A decisão do Tribunal de Contas da União (TCU) de suspender todas as formas de crédito consignado vinculadas aos benefícios do Instituto Nacional do Seguro Social (INSS) gerou grande repercussão no setor financeiro. A Federação Brasileira de Bancos (Febraban), a Associação Brasileira de Bancos (ABBC) e a associação Zetta, que representa empresas de pagamentos, emitiram uma nota conjunta expressando sua preocupação e surpresa com a medida.
Impacto no mercado de crédito
As entidades alertam que a suspensão do crédito consignado, que movimenta cerca de R$ 100 bilhões por ano, pode ter efeitos negativos profundos, especialmente para a população de baixa renda. Atualmente, aproximadamente quatro em cada 10 aposentados utilizam empréstimos consignados, totalizando um setor que acumula R$ 283,9 bilhões em empréstimos, com taxas de juros em torno de 1,82% ao mês.
Consequências para os aposentados
As entidades financeiras ressaltam que a interrupção desse tipo de crédito pode forçar os aposentados a recorrer a opções de crédito mais caras e menos transparentes. Com a renda das famílias já comprometida em 49,9% devido ao endividamento, a situação se torna ainda mais crítica.
Motivação da decisão do TCU
A decisão do TCU, que ocorreu na última quarta-feira (29), visa proporcionar tempo para que o INSS implemente as ferramentas de segurança necessárias para prevenir descontos indevidos. O governo, por sua vez, planeja recorrer da decisão, apresentando um plano de trabalho com as medidas já adotadas e as que ainda pretende implementar.
Opinião
A suspensão do crédito consignado do INSS levanta questões sérias sobre a vulnerabilidade financeira de muitos brasileiros, que dependem desse recurso para suas despesas essenciais.

VERIFIQUE SUA COMPREENSÃO:
A: Quais são todos os intertítulos do texto sobre o crédito consignado do INSS?
B: Repita o trecho do texto sobre o crédito consignado do INSS que vai de "A decisão do Tribunal" até "com a medida.", inclusive.

INFORMAÇÕES FORNECIDAS:
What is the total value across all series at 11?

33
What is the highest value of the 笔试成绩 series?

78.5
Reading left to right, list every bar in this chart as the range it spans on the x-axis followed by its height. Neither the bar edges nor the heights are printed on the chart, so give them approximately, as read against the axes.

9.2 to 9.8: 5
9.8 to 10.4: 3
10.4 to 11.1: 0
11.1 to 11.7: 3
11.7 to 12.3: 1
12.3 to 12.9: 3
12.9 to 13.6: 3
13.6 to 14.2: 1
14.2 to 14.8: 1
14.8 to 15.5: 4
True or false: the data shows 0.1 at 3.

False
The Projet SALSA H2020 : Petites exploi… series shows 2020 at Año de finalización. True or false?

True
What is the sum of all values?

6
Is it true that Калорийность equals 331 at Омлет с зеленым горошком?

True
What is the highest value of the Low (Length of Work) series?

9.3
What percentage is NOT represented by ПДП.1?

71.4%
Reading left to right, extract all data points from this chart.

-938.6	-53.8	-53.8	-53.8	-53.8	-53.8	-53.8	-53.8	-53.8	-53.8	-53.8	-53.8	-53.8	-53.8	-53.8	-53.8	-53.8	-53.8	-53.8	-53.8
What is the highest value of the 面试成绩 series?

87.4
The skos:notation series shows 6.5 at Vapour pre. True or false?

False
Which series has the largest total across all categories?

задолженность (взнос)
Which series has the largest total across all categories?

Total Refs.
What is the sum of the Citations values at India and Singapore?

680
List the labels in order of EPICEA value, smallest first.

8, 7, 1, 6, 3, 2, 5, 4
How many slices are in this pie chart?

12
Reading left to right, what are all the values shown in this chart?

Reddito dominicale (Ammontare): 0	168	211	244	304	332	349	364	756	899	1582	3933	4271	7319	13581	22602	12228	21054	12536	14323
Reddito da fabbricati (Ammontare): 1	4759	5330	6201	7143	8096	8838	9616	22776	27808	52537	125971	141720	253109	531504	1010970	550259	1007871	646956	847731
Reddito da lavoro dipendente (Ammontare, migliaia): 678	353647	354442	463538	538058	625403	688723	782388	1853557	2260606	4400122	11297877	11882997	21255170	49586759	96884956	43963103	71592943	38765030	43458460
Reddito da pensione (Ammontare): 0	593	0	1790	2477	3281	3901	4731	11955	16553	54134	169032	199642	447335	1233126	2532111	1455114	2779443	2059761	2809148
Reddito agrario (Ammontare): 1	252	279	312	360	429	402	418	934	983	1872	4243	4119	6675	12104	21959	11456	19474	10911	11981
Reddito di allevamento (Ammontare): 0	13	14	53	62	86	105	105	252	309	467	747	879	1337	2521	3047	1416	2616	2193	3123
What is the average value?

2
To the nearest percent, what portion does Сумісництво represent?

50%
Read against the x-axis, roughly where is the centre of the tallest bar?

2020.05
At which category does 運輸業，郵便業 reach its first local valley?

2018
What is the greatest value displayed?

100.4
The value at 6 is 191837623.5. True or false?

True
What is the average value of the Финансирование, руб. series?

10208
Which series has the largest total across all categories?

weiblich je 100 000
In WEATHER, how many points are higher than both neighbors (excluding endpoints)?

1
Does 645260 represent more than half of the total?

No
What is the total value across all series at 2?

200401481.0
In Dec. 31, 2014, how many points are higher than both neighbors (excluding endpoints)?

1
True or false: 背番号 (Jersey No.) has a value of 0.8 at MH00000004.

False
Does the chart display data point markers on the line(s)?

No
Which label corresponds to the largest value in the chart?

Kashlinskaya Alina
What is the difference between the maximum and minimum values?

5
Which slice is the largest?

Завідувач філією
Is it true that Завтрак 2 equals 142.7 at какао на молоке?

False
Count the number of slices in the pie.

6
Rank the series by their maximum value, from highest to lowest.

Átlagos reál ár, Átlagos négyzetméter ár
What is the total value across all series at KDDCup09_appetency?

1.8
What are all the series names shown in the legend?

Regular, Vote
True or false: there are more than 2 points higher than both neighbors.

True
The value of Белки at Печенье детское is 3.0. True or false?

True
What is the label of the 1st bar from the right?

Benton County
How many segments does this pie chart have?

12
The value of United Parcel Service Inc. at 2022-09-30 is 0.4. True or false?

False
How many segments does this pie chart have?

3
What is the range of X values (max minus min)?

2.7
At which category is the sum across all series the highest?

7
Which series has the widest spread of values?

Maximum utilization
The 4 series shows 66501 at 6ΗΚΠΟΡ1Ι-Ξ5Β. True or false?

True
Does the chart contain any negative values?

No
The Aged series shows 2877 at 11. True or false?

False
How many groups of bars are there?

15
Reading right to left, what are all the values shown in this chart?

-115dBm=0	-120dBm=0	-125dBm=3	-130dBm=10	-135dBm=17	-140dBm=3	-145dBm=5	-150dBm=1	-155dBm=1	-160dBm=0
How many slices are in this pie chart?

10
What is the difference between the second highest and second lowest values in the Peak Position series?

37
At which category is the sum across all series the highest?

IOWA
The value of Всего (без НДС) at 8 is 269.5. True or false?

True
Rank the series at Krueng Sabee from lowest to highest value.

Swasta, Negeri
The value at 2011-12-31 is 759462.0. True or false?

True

RESPOSTAS ESCRITAS:
A: Impacto no mercado de crédito; Consequências para os aposentados; Motivação da decisão do TCU; Opinião.

B:
A decisão do Tribunal de Contas da União (TCU) de suspender todas as formas de crédito consignado vinculadas aos benefícios do Instituto Nacional do Seguro Social (INSS) gerou grande repercussão no setor financeiro. A Federação Brasileira de Bancos (Febraban), a Associação Brasileira de Bancos (ABBC) e a associação Zetta, que representa empresas de pagamentos, emitiram uma nota conjunta expressando sua preocupação e surpresa com a medida.